--- DATA EXCERPTS Enclosed Below ---
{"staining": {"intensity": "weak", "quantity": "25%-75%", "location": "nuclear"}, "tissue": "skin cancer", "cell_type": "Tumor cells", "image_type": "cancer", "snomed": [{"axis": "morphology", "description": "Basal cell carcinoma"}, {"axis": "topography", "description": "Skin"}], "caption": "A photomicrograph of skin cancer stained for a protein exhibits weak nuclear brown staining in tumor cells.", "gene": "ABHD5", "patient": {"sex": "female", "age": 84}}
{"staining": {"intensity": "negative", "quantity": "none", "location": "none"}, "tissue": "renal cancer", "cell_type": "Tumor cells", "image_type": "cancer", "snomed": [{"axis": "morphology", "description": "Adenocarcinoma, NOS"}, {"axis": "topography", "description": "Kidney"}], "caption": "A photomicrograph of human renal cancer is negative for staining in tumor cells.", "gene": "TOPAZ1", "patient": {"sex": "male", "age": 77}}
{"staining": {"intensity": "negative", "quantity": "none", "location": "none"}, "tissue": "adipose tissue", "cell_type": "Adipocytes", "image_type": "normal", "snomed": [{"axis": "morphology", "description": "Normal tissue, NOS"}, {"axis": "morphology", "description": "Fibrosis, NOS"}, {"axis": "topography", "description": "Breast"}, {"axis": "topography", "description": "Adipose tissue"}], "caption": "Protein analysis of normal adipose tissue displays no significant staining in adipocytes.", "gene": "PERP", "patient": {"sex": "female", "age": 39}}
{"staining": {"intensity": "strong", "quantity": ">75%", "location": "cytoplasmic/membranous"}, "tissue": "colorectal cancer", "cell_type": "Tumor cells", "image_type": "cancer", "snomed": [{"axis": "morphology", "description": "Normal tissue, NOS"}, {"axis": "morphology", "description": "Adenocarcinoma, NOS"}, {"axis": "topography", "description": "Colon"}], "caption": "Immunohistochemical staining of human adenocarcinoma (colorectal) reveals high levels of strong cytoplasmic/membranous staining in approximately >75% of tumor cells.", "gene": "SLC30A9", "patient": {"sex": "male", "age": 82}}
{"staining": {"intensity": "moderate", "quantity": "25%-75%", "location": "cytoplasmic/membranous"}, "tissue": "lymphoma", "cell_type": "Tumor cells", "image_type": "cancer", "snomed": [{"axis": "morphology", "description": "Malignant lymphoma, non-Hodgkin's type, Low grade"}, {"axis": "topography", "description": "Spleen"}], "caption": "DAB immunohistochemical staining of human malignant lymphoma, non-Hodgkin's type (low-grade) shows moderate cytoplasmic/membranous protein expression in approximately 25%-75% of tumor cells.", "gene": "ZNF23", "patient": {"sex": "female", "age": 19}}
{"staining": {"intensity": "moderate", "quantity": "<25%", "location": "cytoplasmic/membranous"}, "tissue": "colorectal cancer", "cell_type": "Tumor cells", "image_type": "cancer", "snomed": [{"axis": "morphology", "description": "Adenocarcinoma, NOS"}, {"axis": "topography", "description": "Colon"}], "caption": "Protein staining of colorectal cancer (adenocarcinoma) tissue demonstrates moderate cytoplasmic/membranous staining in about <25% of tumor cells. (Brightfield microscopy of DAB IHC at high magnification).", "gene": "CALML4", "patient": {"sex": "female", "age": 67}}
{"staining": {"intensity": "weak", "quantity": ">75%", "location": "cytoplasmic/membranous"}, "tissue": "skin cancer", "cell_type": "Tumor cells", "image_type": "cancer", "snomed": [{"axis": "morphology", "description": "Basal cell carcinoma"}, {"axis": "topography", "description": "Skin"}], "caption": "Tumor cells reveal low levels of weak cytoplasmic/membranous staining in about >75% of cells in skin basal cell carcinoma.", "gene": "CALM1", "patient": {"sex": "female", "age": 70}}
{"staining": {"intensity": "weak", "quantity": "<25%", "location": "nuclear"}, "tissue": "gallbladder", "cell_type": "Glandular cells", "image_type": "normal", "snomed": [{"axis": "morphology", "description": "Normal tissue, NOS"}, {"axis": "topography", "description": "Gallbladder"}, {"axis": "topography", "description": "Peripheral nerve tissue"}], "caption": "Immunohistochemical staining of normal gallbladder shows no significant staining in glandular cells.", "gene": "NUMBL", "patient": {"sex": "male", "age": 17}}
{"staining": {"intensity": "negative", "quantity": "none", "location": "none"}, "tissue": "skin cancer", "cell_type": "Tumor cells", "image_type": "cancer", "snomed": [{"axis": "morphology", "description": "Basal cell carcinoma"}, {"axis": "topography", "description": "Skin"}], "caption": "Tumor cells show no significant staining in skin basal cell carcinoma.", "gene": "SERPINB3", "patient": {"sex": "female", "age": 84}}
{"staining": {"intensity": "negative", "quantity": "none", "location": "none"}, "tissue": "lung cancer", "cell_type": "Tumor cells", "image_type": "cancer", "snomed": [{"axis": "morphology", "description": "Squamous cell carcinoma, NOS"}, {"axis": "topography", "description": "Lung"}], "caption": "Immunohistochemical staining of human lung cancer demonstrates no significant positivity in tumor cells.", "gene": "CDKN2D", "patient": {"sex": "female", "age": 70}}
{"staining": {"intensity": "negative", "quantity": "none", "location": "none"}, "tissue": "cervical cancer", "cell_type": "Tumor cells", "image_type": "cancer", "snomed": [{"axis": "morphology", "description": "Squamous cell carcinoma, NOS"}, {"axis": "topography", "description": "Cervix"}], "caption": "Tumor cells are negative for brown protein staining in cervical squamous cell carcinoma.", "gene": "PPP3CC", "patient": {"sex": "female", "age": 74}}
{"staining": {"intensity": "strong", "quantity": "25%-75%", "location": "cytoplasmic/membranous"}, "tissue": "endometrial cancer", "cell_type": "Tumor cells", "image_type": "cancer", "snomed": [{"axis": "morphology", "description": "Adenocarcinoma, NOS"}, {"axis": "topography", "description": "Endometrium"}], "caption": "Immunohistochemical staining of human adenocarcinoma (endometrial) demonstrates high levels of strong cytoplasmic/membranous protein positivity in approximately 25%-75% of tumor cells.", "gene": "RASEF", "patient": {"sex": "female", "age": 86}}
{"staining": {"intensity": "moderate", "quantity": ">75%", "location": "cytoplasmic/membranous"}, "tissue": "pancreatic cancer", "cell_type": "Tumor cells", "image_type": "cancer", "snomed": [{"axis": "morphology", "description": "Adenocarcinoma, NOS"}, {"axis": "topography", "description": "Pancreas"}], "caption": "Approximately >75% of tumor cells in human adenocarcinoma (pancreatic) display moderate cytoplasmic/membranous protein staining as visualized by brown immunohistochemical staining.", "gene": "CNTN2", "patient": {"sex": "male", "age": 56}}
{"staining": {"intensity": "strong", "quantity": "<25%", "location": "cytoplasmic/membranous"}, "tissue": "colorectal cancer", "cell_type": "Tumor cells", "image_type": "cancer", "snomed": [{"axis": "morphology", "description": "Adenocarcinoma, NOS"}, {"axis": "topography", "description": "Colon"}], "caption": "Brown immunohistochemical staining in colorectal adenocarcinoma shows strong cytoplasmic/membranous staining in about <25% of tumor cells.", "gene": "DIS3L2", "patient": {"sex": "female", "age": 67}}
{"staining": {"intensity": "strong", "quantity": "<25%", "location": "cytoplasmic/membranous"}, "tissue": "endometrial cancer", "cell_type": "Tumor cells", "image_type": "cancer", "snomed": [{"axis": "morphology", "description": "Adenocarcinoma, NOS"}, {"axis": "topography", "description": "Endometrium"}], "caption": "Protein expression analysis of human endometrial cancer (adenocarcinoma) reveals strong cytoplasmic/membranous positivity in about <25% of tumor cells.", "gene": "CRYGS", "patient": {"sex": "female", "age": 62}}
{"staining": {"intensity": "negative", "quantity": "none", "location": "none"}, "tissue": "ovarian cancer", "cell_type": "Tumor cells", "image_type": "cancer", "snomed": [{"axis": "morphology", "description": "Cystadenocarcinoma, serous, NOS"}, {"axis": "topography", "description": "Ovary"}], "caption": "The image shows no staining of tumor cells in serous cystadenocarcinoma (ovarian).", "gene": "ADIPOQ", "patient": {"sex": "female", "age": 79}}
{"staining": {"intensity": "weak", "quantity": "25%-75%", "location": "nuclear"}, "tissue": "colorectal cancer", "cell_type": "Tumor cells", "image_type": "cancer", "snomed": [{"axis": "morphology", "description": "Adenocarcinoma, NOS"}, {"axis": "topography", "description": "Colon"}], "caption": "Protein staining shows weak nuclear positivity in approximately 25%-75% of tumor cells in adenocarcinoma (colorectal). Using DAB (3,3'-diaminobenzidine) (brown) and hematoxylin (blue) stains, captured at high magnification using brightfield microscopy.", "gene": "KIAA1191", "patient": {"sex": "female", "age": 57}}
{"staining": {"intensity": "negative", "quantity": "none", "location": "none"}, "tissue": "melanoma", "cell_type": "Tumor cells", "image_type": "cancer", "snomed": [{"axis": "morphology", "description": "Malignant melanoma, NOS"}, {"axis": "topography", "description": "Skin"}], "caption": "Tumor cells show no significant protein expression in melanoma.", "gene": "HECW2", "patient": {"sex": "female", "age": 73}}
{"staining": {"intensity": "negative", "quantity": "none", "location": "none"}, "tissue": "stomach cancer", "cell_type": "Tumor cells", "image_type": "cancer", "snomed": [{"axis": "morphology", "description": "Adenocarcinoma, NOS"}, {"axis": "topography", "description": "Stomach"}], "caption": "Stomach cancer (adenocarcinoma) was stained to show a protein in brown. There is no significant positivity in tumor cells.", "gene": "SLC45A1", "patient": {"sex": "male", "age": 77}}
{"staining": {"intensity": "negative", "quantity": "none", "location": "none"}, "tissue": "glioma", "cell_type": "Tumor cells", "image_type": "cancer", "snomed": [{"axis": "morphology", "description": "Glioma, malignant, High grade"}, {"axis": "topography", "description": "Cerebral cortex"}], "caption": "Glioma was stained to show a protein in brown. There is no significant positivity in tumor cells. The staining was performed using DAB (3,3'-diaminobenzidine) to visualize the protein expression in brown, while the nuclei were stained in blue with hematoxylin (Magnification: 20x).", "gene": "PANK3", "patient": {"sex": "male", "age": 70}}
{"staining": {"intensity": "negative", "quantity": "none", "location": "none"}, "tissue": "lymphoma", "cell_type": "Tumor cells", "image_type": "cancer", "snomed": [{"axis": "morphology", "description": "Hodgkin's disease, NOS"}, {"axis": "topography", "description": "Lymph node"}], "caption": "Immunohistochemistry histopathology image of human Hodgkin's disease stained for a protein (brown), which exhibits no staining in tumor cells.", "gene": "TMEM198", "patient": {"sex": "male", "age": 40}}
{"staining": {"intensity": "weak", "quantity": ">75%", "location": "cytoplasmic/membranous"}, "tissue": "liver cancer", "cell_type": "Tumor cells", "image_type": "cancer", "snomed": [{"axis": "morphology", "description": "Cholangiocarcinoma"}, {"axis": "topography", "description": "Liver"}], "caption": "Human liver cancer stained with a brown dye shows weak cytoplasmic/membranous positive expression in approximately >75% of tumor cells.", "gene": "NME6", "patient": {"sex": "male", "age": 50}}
--- End of Enclosed DATA EXCERPTS ---
HOW TO COMPLETE THIS TASK ▸ From the opening line of the data above, please print each line as written up to and including the line that contains "analysis of normal", and nothing more.

TASK RESPONSE ▸
{"staining": {"intensity": "weak", "quantity": "25%-75%", "location": "nuclear"}, "tissue": "skin cancer", "cell_type": "Tumor cells", "image_type": "cancer", "snomed": [{"axis": "morphology", "description": "Basal cell carcinoma"}, {"axis": "topography", "description": "Skin"}], "caption": "A photomicrograph of skin cancer stained for a protein exhibits weak nuclear brown staining in tumor cells.", "gene": "ABHD5", "patient": {"sex": "female", "age": 84}}
{"staining": {"intensity": "negative", "quantity": "none", "location": "none"}, "tissue": "renal cancer", "cell_type": "Tumor cells", "image_type": "cancer", "snomed": [{"axis": "morphology", "description": "Adenocarcinoma, NOS"}, {"axis": "topography", "description": "Kidney"}], "caption": "A photomicrograph of human renal cancer is negative for staining in tumor cells.", "gene": "TOPAZ1", "patient": {"sex": "male", "age": 77}}
{"staining": {"intensity": "negative", "quantity": "none", "location": "none"}, "tissue": "adipose tissue", "cell_type": "Adipocytes", "image_type": "normal", "snomed": [{"axis": "morphology", "description": "Normal tissue, NOS"}, {"axis": "morphology", "description": "Fibrosis, NOS"}, {"axis": "topography", "description": "Breast"}, {"axis": "topography", "description": "Adipose tissue"}], "caption": "Protein analysis of normal adipose tissue displays no significant staining in adipocytes.", "gene": "PERP", "patient": {"sex": "female", "age": 39}}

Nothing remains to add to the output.